The Norwegian finance ministry in March asked the executive board of Norges Bank, which manages the fund, to assess whether unlisted shares should be added as an asset class.
"Interest rates have gone up, which has made it more difficult for these companies to access capital... and it has become more difficult to sell the companies they own to the stock market," the fund's CEO Nicolai Tangen told Reuters.
"The IPO activity level is fairly low, and that makes me think the timing for this could be rather nice," he added.
Some 3-5% of the fund's assets could gradually be moved to private equity funds, equivalent to between $40 billion-$70 billion, the central bank said in a statement.
A final decision will be made next year by parliament. It has previously rejected requests by the fund to move assets into private equity, arguing it could be too costly and would hamper the ability to judge its performance on an ongoing basis.
The fund, which invests Norway's surplus oil and gas revenue abroad, is the world's biggest single stock market investor, owning some 1.5% of all globally listed shares, and has stakes in more than 9,200 companies.
"Norges Bank considers it a natural evolution of the investment strategy for unlisted equity investments to be permitted on a general basis," the central bank wrote in a letter to the finance ministry.
"A broader investment universe will provide more investment opportunities and help the fund benefit from a larger share of global value creation than today," it added.
The fund would invest via private equity managers who mainly focus on developed markets in Europe and North America, Norges Bank Governor Ida Wolden Bache said.
At the end of September, 70.6% of the fund's assets were invested in listed stocks, 27.1% in fixed income, 2.2% in unlisted real estate and 0.1% in unlisted renewable energy infrastructure.
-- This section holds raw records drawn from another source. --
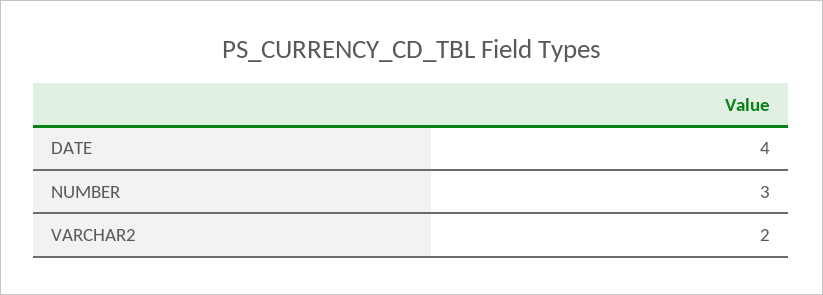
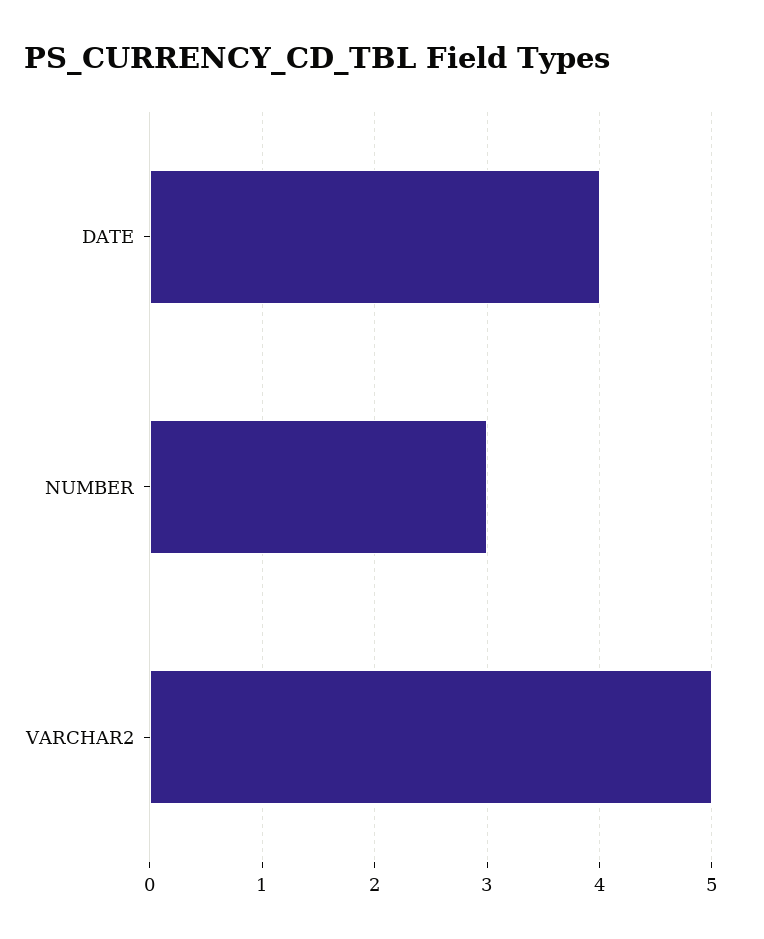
  {
    "DATE": 4,
    "NUMBER": 3,
-   "VARCHAR2": 2
+   "VARCHAR2": 5
  }

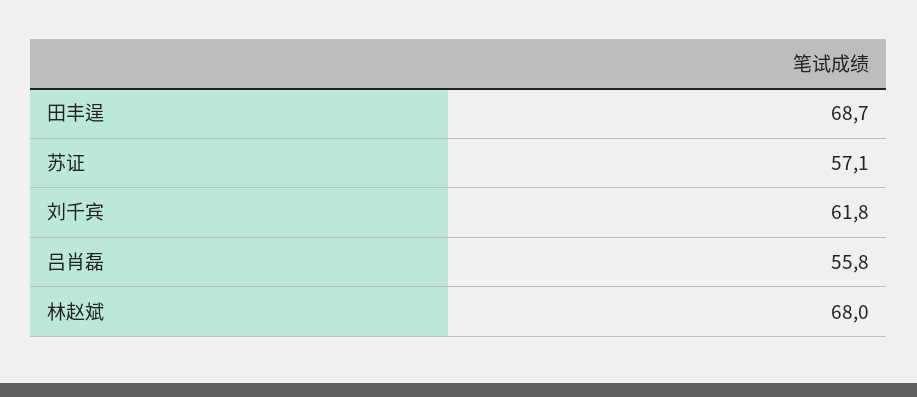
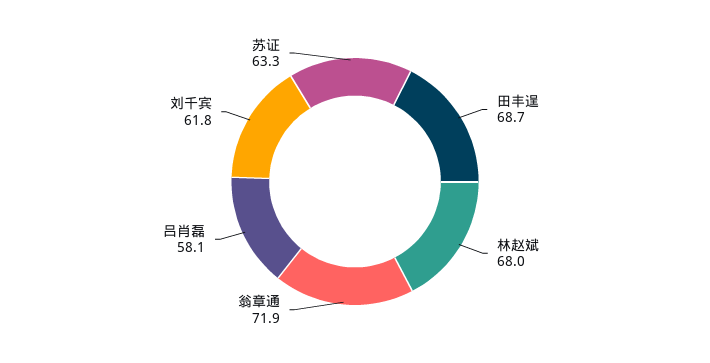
  {
    "田丰逞": 68.7,
-   "苏证": 57.1,
+   "苏证": 63.3,
    "刘千宾": 61.8,
-   "吕肖磊": 55.8,
+   "吕肖磊": 58.1,
-   "林赵斌": 68
+   "林赵斌": 68,
+   "翁章通": 71.9
  }

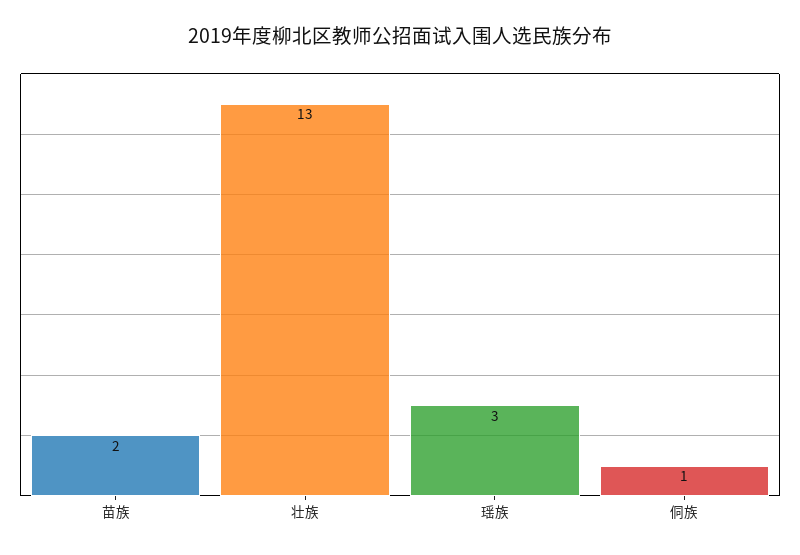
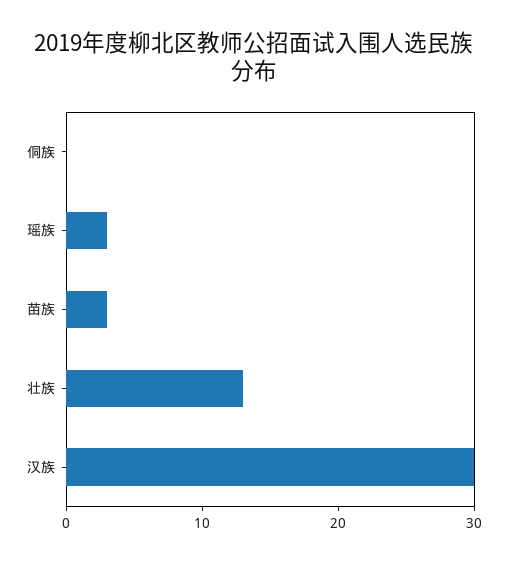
  {
-   "苗族": 2,
+   "苗族": 3,
    "壮族": 13,
    "瑶族": 3,
-   "侗族": 1
+   "侗族": 0,
+   "汉族": 30
  }

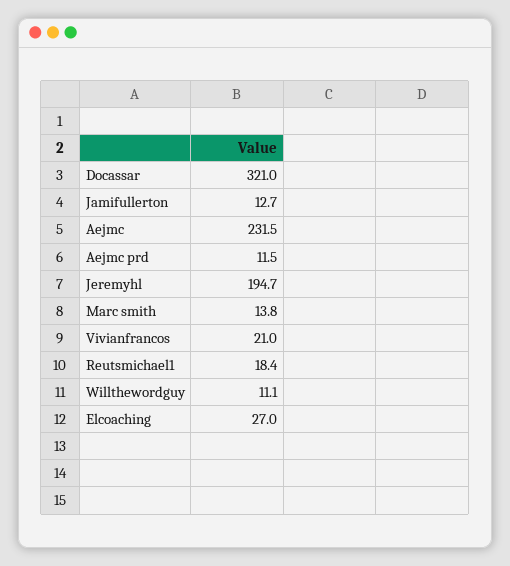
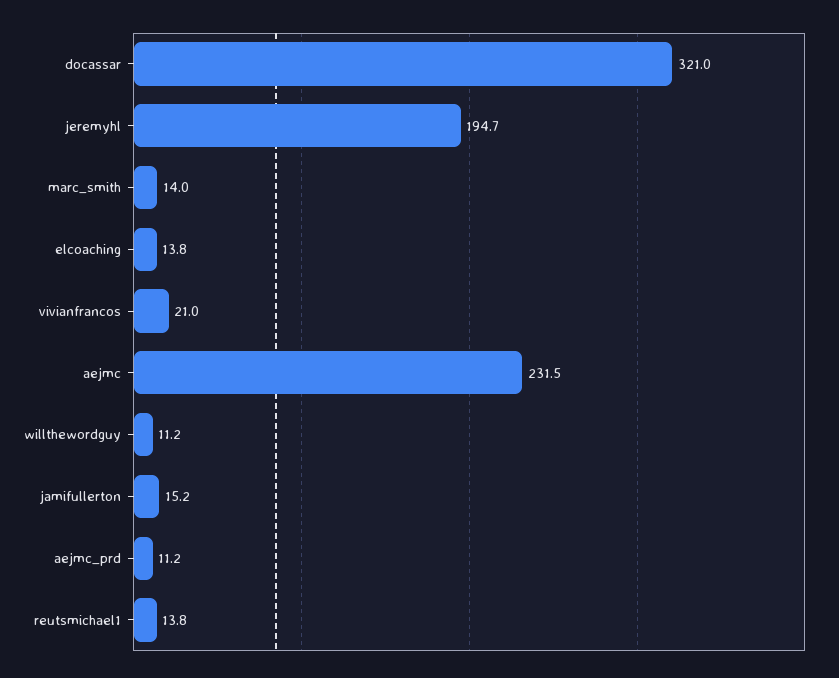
  {
    "Docassar": 321,
-   "Jamifullerton": 12.7,
+   "Jamifullerton": 15.2,
    "Aejmc": 231.5,
-   "Aejmc prd": 11.5,
+   "Aejmc prd": 11.2,
    "Jeremyhl": 194.7,
-   "Marc smith": 13.8,
+   "Marc smith": 14,
    "Vivianfrancos": 21,
-   "Reutsmichael1": 18.4,
+   "Reutsmichael1": 13.8,
-   "Willthewordguy": 11.1,
+   "Willthewordguy": 11.2,
-   "Elcoaching": 27
+   "Elcoaching": 13.8
  }

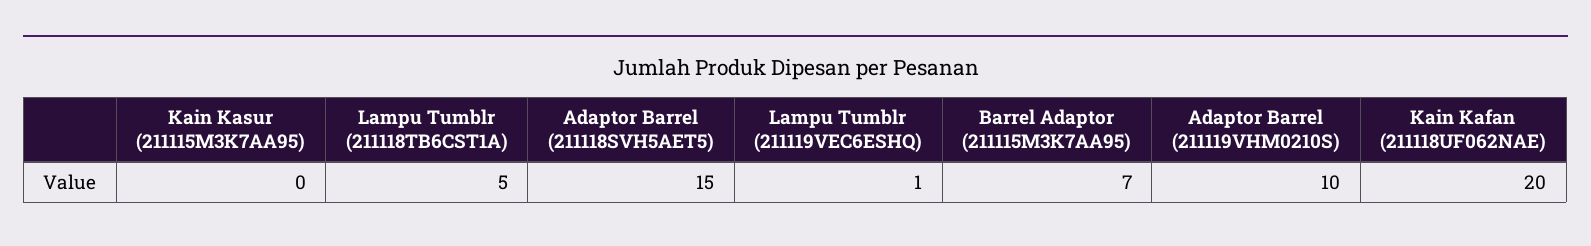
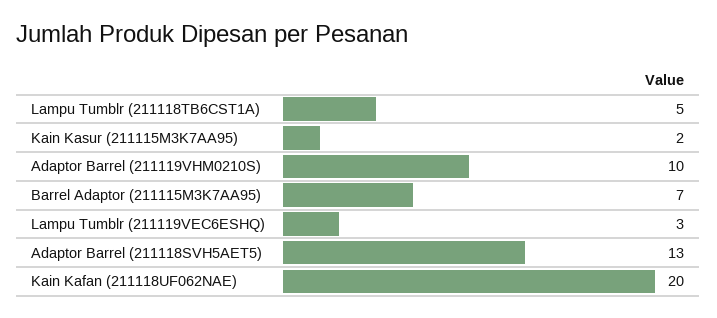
  {
-   "Kain Kasur (211115M3K7AA95)": 0,
+   "Kain Kasur (211115M3K7AA95)": 2,
    "Lampu Tumblr (211118TB6CST1A)": 5,
-   "Adaptor Barrel (211118SVH5AET5)": 15,
+   "Adaptor Barrel (211118SVH5AET5)": 13,
-   "Lampu Tumblr (211119VEC6ESHQ)": 1,
+   "Lampu Tumblr (211119VEC6ESHQ)": 3,
    "Barrel Adaptor (211115M3K7AA95)": 7,
    "Adaptor Barrel (211119VHM0210S)": 10,
    "Kain Kafan (211118UF062NAE)": 20
  }

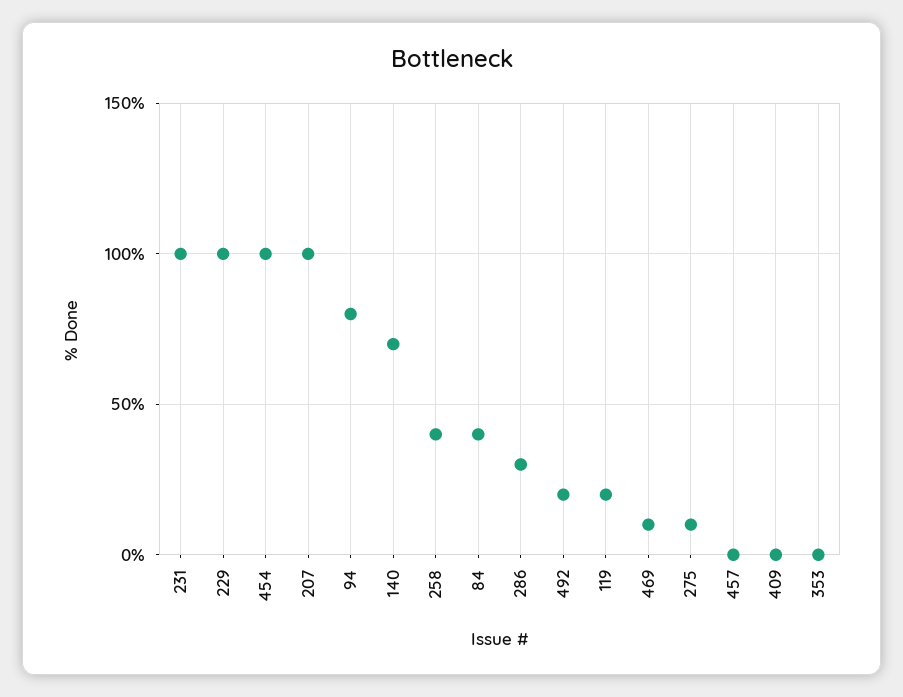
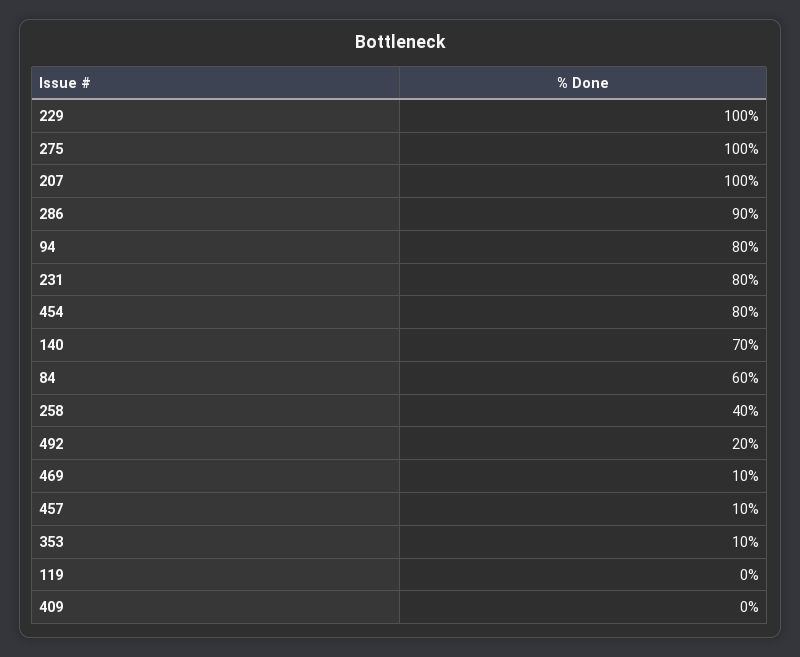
  {
-   "231": 100,
+   "231": 80,
    "229": 100,
-   "454": 100,
+   "454": 80,
    "207": 100,
    "94": 80,
    "140": 70,
    "258": 40,
-   "84": 40,
+   "84": 60,
-   "286": 30,
+   "286": 90,
    "492": 20,
-   "119": 20,
+   "119": 0,
    "469": 10,
-   "275": 10,
+   "275": 100,
-   "457": 0,
+   "457": 10,
    "409": 0,
-   "353": 0
+   "353": 10
  }

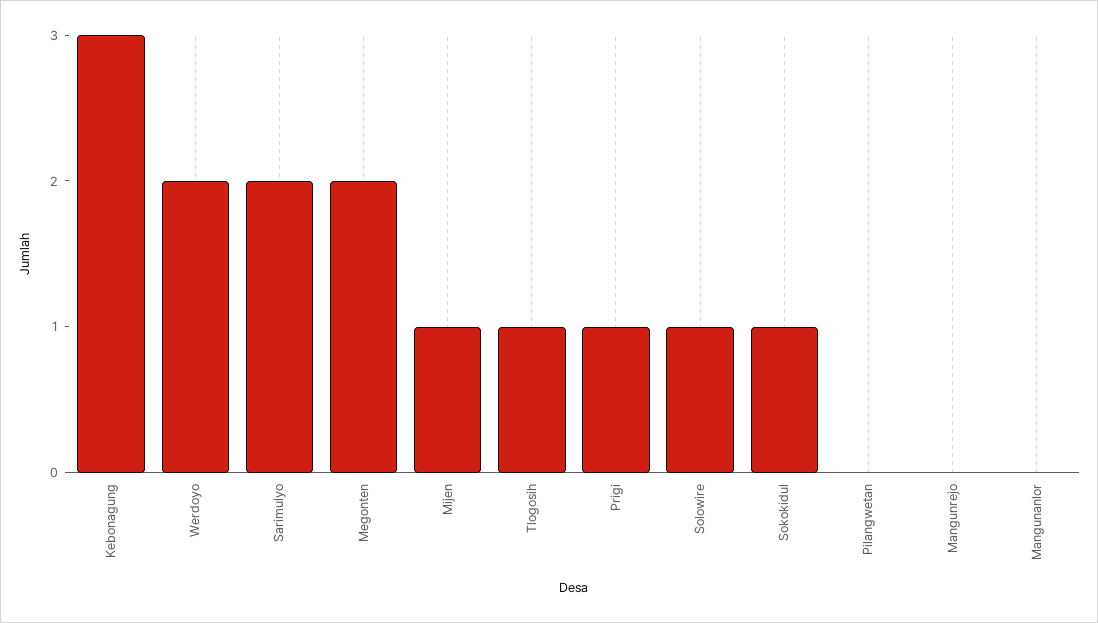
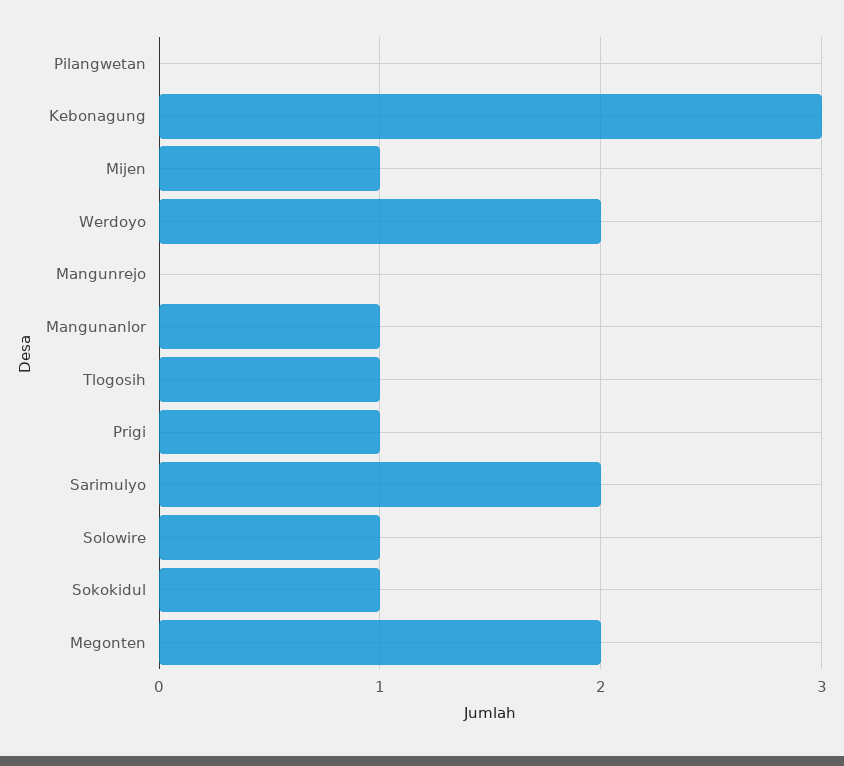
  {
    "Kebonagung": 3,
    "Werdoyo": 2,
    "Sarimulyo": 2,
    "Megonten": 2,
    "Mijen": 1,
    "Tlogosih": 1,
    "Prigi": 1,
    "Solowire": 1,
    "Sokokidul": 1,
    "Pilangwetan": 0,
    "Mangunrejo": 0,
-   "Mangunanlor": 0
+   "Mangunanlor": 1
  }

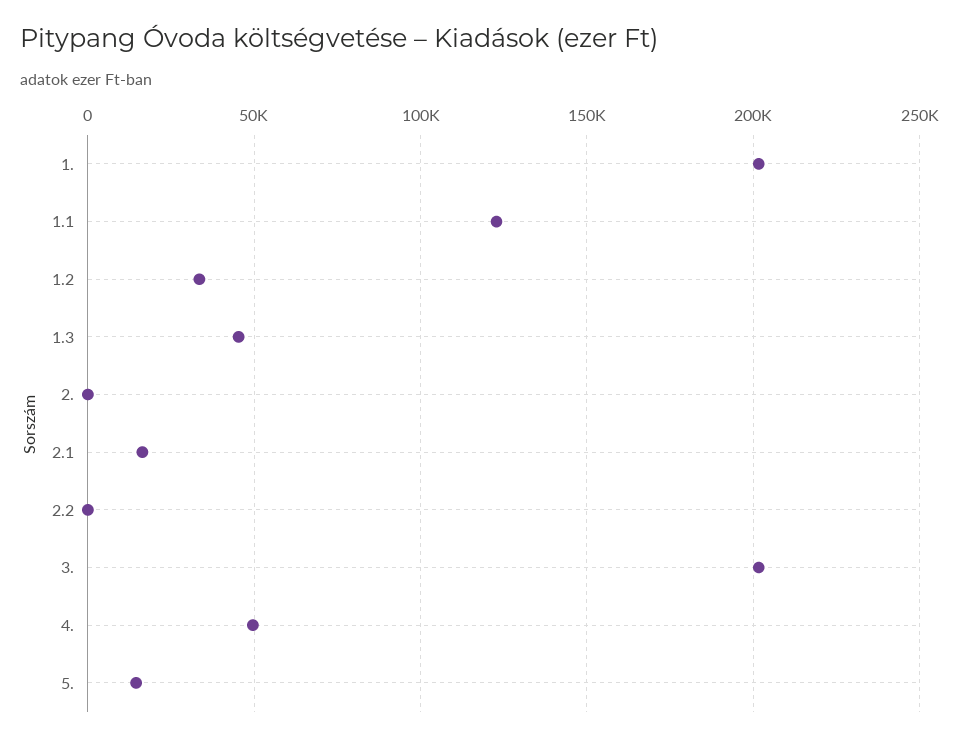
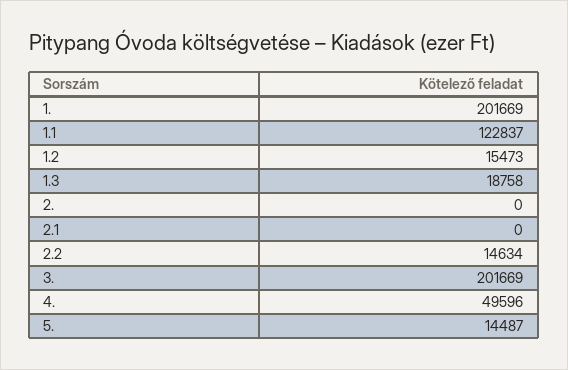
  {
    "1.": 201669,
    "1.1": 122837,
-   "1.2": 35000,
+   "1.2": 15473,
-   "1.3": 45000,
+   "1.3": 18758,
    "2.": 0,
-   "2.1": 15000,
+   "2.1": 0,
-   "2.2": 0,
+   "2.2": 14634,
    "3.": 201669,
    "4.": 49596,
    "5.": 14487
  }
By way of comparison, the ten largest investors in private equity had an average of $80 billion invested at the end of 2022, Norges Bank said.
The fund in 2018 sought permission to acquire unlisted shares via private equity funds or by investing alongside such funds, but the then-government rejected the proposal, arguing it would impede transparency and drive up asset management costs.
But in 2022, a government-appointed commission again raised the topic of private equity, arguing that this could allow the fund to invest in promising companies at an earlier stage and thus potentially earn higher returns.
The size of the unlisted stock market has grown relative to listed shares, making up 9% in 2022 against 4% in 2017, and there has also been a positive development among unlisted companies' openness and accountability, Bache said.
"The development since 2018... has strengthened the argument in favour," Bache added.
My only advice to Norway is get the approach right, if you're going to allocate 3-4% in private equity and only invest in funds and not co-invest on larger transactions, you're wasting your time.
CPP Investments allocates 32% to private equity and it runs that portfolio like a machine, investing in top funds, co-investing, using secondaries to shore up liquidity when needed, etc.
Alright, let me end on this note.
Notice John Graham hasn't made any public comments yet on investing more in Canada but you can tell from these statements, he's opposed to government interference.
Still, John is a reasonable man and he will always take part in discussions on whether pension funds need to invest more in Canada and give his honest feedback.
Below, former Air Canada CEO Calin Rovinescu is urging Canadian pension funds to invest more in Canadian businesses.
“If Canadian institutions don’t support Canadian companies, it becomes this sort of self-fulfilling prophecy of the hollowing out of corporate Canada,” Rovinescu told BNN Bloomberg in a television interview.
“The elimination of head offices here, the elimination of growth, the elimination of investment.”
Rovinescu, who now serves on the boards of Scotiabank and BCE, made the comments amid growing conversation around how much money the nation’s biggest investors are putting to work here at home.